QUOTE(amy @ Jan 29 2007, 05:33 AM)

Here's the pdf transcript that was posted by Magmak1 in this thread:
http://www.cbsnews.com/htdocs/pdf/F1-28-7.pdfhttp://www.commongroundcommonsense.org/for...c=69948&hl=Taken from this transcript, this is part of what Webb said:
" What we have today is a specific situation, the Iraq war. And I do not oppose the Iraq war specifically.What I said, here, four years ago, almost to the day, I was sitting with you, basically saying this was a strategic error, and I and a number of other people with long military background were saying that this was not good for the United States, that all these things that are happening now were going to happen. So what we have today is an American public by polling, by percentages that has turned strongly against this strategic effort, the lack of wisdom in the strategic effort."I'm not really certain of what he is saying. When he says. "strategic error" does he mean that if the invasion and post war strategies had been handled differently, he would be in favor of this preemptive war? Or, is he saying that he is not against a preemptive war, specifically, but that the problems an invasion of Iraq unleashed were inevitable, problems that will not be solved any time in the foreseeable future, so therefore the risk of invasion was not worth the price for the U.S.?

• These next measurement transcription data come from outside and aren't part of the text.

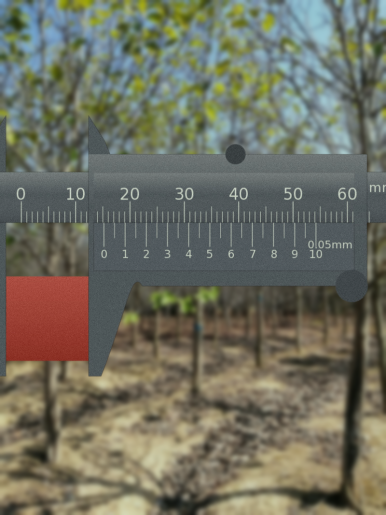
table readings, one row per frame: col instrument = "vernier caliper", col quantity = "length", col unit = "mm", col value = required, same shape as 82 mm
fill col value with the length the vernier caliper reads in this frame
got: 15.2 mm
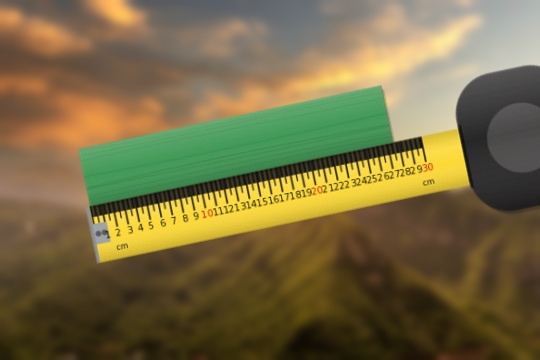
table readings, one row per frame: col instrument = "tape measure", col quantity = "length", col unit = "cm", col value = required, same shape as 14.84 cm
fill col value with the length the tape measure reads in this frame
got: 27.5 cm
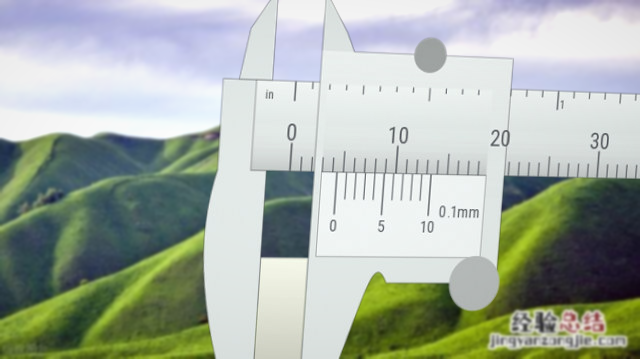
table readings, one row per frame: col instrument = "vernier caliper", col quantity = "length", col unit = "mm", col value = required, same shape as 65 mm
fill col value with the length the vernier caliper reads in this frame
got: 4.4 mm
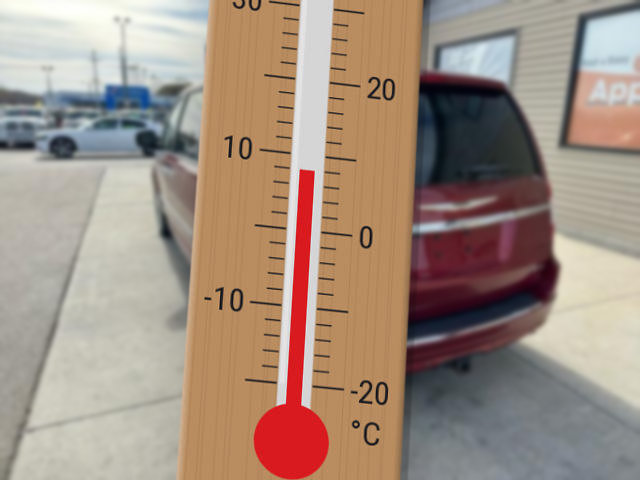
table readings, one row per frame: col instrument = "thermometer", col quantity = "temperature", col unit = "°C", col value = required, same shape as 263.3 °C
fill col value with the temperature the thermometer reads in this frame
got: 8 °C
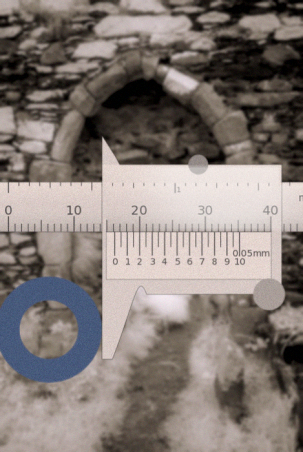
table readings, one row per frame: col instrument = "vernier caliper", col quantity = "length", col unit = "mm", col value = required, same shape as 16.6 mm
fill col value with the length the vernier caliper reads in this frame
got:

As usual, I have a difficult time getting to the truth of what many politicians are saying about this war.
It IS troubling to me that he said this, when I thought he had been opposed to the war. Again, do we just have another Democrat who is opposed to the WAY Bush has conducted the war? Or, is he like Scowcroft and Bush I who believed invasion was a futile effort in Iraq?
Maybe a clue would be what he said right before his comment about not being against war in Iraq "specifically."
QUOTE
And, at the same time, the people who were supporting the Vietnam War--and I was one of them--believed strongly in the reasons that they were there. Eight years after the Gulf of Tonkin Resolution, in 1972, the American people still agreed, by a--by a margin of 74-to-11 percent that it was important that South Vietnam not fall to the Communists.
The American people believed that not letting Vietnam fall to the communists was a good thing. However, were they really willing to lay down American lives to prevent that from happening? There is a lot of propaganda that is put forth on the part of our leaders before any military commitment. That's because most Americans in my opinion are not willing to lose lives and spend all those resources to fight in these far off countries where the US is not at risk.
Maybe he's saying that most Americans thought getting rid of Saddam was a good thing. But would they have approved this expenditure in force and money to get rid of him, especially knowing that he did not have WMDs, or that he was not connected to 9/11? And, even if he did have WMDs, or had encouraged Al Qaeda, was invasion the best way to deal with the situation? Some in Congress did not believe so or wer unpersuaded by the evidence that Bush presented.